The Biggest Floating Home Communities

Portland and Seattle are two places with large floating home communities, probably due to the temperate weather, the environment, and a large amount of water surrounding the areas.

The movie, “Sleepless in Seattle” even featured a houseboat. That one, in particular, was a real floating home which was built in 1978. It was put on the market in 2008 for 1.2 million dollars. It sold in 2014 for over $2,000,000. Talk about appreciation.

It has more than 2,000 square feet, which makes it one of the largest floating homes on Lake Union. There are some other wonderful floating homes in Seattle and they are mostly (significantly) less expensive than the $2,000,000 Sleepless in Seattle home, and most of the regular housing as well.

If you’re looking for a floating home or a houseboat that will yield a bigger return than a regular home built on a foundation, consider looking into a floating home.

This, of course, depends on the type of fixing which is required to put the home on the market again.

If this interests you, check with a yacht broker to see what the returns would be considering the current trends in yacht ownership in your area.

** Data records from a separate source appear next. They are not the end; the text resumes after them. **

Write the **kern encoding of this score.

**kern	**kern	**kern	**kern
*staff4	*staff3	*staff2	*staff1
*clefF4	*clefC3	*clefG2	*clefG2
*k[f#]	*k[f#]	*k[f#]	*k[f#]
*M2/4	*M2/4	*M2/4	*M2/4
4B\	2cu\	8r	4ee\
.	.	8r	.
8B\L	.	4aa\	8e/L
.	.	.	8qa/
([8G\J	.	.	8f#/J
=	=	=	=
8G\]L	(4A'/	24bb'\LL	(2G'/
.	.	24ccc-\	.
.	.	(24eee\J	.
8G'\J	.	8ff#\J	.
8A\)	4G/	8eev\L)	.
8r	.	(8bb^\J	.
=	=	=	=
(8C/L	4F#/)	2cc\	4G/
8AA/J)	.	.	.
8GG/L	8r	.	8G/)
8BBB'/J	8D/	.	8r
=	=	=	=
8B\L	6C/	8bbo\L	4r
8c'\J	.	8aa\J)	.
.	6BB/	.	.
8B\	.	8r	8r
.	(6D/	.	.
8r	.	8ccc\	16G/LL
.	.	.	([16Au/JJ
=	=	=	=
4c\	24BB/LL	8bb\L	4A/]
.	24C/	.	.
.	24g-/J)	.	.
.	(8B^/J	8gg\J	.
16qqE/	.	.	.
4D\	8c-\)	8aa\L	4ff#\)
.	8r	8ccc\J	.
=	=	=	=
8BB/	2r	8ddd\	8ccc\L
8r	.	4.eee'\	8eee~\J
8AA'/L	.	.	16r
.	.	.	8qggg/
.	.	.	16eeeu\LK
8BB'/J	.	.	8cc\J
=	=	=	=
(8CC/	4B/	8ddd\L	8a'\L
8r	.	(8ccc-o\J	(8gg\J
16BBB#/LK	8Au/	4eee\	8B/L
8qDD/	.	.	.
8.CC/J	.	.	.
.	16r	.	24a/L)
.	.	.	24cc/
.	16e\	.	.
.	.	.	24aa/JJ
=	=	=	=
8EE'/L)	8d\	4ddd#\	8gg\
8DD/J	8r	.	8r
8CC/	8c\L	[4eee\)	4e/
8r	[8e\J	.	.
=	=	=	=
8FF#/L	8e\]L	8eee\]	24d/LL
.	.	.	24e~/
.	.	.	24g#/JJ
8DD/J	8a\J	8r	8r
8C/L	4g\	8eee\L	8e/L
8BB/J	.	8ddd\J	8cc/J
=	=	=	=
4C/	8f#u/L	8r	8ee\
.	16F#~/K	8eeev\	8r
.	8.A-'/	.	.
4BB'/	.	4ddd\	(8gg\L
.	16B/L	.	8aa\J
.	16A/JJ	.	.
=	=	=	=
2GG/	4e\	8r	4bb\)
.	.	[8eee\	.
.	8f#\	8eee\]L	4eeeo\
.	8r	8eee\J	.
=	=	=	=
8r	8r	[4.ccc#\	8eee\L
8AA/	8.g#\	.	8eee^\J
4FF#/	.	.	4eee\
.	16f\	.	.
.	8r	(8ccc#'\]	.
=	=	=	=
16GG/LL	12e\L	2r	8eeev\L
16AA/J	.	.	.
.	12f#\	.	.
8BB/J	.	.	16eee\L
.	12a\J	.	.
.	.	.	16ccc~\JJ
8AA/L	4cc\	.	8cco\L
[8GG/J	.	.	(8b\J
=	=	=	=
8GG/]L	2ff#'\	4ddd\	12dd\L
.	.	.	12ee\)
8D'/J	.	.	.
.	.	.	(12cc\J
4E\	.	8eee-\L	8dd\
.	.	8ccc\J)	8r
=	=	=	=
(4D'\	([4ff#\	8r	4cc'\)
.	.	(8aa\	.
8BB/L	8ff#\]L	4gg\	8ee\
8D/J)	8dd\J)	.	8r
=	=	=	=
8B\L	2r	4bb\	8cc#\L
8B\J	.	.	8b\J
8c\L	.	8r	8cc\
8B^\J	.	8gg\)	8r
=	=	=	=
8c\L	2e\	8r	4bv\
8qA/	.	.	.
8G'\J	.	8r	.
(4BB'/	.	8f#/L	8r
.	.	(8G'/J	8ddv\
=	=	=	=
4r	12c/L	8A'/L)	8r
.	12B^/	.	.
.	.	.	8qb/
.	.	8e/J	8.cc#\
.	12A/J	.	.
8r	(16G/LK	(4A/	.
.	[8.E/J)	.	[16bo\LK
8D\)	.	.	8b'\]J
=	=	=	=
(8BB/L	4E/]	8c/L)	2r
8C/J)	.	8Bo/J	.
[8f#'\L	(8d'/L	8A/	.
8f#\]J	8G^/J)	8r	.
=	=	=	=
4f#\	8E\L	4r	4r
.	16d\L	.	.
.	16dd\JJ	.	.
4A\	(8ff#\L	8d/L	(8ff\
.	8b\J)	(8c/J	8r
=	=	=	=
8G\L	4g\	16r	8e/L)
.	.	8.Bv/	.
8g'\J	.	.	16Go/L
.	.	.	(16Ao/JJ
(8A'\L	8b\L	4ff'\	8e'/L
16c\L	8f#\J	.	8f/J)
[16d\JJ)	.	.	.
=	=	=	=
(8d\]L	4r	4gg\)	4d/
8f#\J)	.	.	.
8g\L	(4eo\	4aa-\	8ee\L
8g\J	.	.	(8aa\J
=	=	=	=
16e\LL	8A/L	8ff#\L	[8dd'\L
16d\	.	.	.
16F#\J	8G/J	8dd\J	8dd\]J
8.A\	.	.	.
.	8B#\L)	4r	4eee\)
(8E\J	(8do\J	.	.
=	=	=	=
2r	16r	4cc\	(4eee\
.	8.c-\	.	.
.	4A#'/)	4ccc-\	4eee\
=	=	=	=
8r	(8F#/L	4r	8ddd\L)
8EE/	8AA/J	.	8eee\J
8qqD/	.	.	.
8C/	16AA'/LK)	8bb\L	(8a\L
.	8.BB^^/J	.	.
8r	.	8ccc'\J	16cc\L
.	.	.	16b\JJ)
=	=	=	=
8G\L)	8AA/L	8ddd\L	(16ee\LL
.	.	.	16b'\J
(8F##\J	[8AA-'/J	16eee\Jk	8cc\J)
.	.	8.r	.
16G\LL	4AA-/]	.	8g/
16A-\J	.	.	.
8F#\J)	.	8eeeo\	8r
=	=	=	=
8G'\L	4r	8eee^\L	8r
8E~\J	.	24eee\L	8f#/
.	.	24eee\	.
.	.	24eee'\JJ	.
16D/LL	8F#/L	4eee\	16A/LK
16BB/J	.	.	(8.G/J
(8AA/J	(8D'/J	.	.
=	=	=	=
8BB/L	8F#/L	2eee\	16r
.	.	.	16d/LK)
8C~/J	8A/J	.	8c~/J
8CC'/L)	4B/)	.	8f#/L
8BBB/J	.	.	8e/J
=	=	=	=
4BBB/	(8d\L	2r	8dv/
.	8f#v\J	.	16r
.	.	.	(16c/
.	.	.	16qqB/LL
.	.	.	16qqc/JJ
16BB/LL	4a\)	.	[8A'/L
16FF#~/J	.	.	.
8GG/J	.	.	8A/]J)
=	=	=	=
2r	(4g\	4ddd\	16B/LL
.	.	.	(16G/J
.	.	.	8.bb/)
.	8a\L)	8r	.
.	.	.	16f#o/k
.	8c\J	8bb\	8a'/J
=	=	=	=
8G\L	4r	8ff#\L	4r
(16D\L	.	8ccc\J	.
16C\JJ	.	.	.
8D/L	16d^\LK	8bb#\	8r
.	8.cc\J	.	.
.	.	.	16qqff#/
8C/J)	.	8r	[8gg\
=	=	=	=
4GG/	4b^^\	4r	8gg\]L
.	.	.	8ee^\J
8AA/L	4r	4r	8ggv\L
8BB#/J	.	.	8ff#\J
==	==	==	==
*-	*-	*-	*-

A real estate agent would be able to answer a few questions in that regard as well.

Final Thoughts:

When you look into different brands and types of houseboats, you’ll find that there are aspects that are different with each boat, within the same category of boat. The similarities normally lie in the motor size, the size of the boat, the shape of the boat, and the various accessories it will come with.

The differences are mostly cosmetic but can add to the depreciation of the boat: color, trim, seats, etc.

I would advise you to take your time while you are choosing a boat. After all, you need to be able to do the appropriate amount of research. There is so much to consider. New or used? Power/motorized or floating houseboat? Smaller superyacht or a catamaran?

What do you want to do with the houseboat? How many people will be spending time on it on a regular basis?

Self-propelled houseboats depreciate at a similar and reasonable rate as long as all of these factors are maintained by the owner. If you’re planning on buying a houseboat, make sure you take care of it in order to retain the value of it, when you end up selling it.

Great Rule of Thumb

Unless you’re talking about a floating home, the rule of thumb for boat depreciation (including houseboats) is this:

You’ll depreciate about 30% within the first five years and on until you hit about $100 per foot of boat.